We waited; she looked inside it and then coughed directly into the tea pot! I looked at my brother with the, “What the HELL IS SHE DOING?” look on. I couldn’t say it out loud, because it would be disrespectful to our 80 year old grandma. I never liked her; we were there because Mum insisted we should be there. Why? Only she knows; I had wanted to spend time by the river and enjoy some mangoes and sugarcane fresh from the farm. But Oh! No…

“Even if you don’t like her, she is your grandmother; it is kind to make an effort to spend time with her”.

Mum would go on and on about its ‘importance”. Grandma was old, smelly and mean, and now she had just contaminated our tea. I was so upset; I really didn’t want to be there. My brother looked at me knowingly, then gave me the nudging look, then mouthed, ‘just pretend’. And pretend we did, we had to act like what she did was of no consequence to our health.

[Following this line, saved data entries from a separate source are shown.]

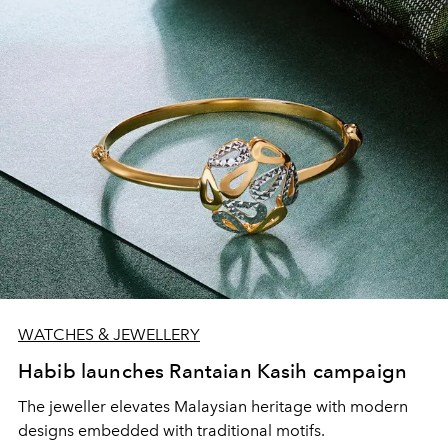
WATCHES & JEWELLERY
Habib launches Rantaian Kasih campaign
The jeweller elevates Malaysian heritage with modern
designs embedded with traditional motifs.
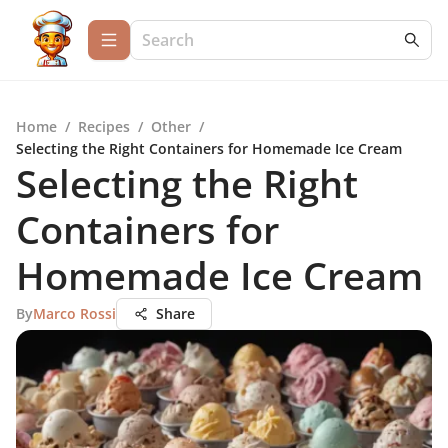
Home
/
Recipes
/
Other
/
Selecting the Right Containers for Homemade Ice Cream
Selecting the Right
Containers for
Homemade Ice Cream
By
Marco Rossi
Share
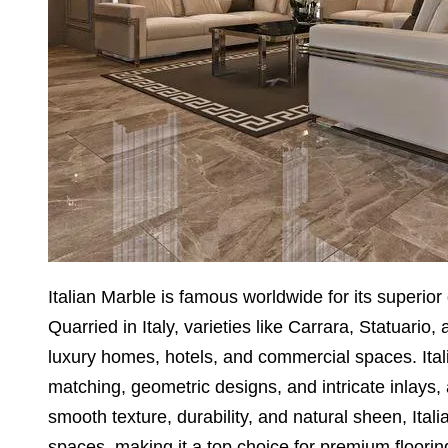
Italian Marble is famous worldwide for its superior 
Quarried in Italy, varieties like Carrara, Statuario, 
luxury homes, hotels, and commercial spaces. Itali
matching, geometric designs, and intricate inlays, a
smooth texture, durability, and natural sheen, It
spaces, making it a top choice for premium floorin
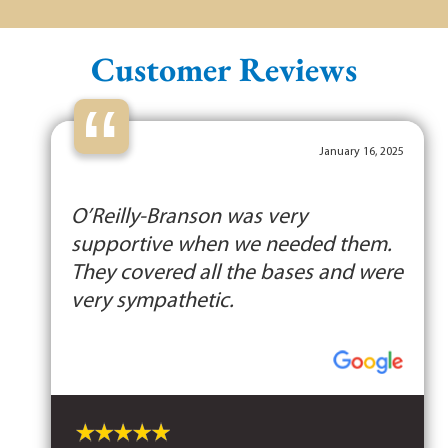
Customer Reviews
“
January 16, 2025
O’Reilly-Branson was very
supportive when we needed them.
They covered all the bases and were
very sympathetic.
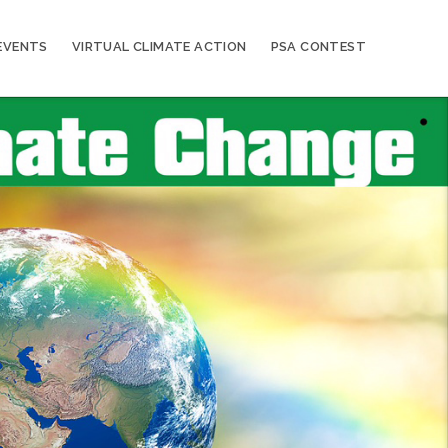
EVENTS
VIRTUAL CLIMATE ACTION
PSA CONTEST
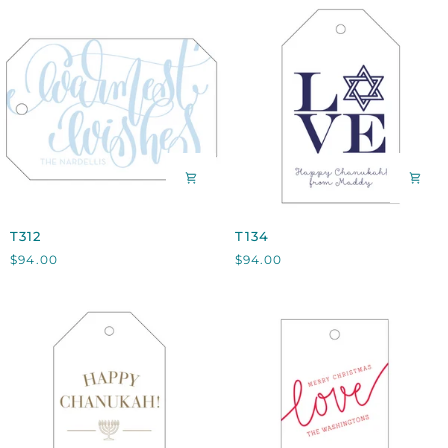
T312
T134
T312
T134
$94.00
$94.00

“Aluoch serve the tea.” I grit my teeth and served her first, asking her how many cups of cocoa she wanted. “Nusu” and half a tea spoon it was stirred and served. She sipped it with a lot of enthusiasm. I served Odhiambo and finally myself. I hated the bitterness of cocoa; needless to say, I doused my drink with sugar.

Ketho chiemo!” Dana exclaimed. I refrained myself from rolling my eyes disrespectfully.

Mos.” I apologized to my grandmother for my “transgression”.

“Mos ma nadi?” Oh! Lord, here we go, she didn’t take too kindly to a simple apology, now I was the pilfering grandchild who was ungrateful and didn’t even bring a ‘carton’ of gifts. Because that is what a grandchild living in the city should do. Bring a ‘carton’ of goodies for Grandma? Why? Because well, it is a token of appreciation, appreciation my foot!

I had tuned out of her tirade, once she had wrapped up, I was standing up to serve myself a second cup of cocoa. Odhiambo looked at me like I was mad. All I was thinking was, we were forced to be here, I might as well sip my way through this hour ordeal with a blood relative I didn’t care for.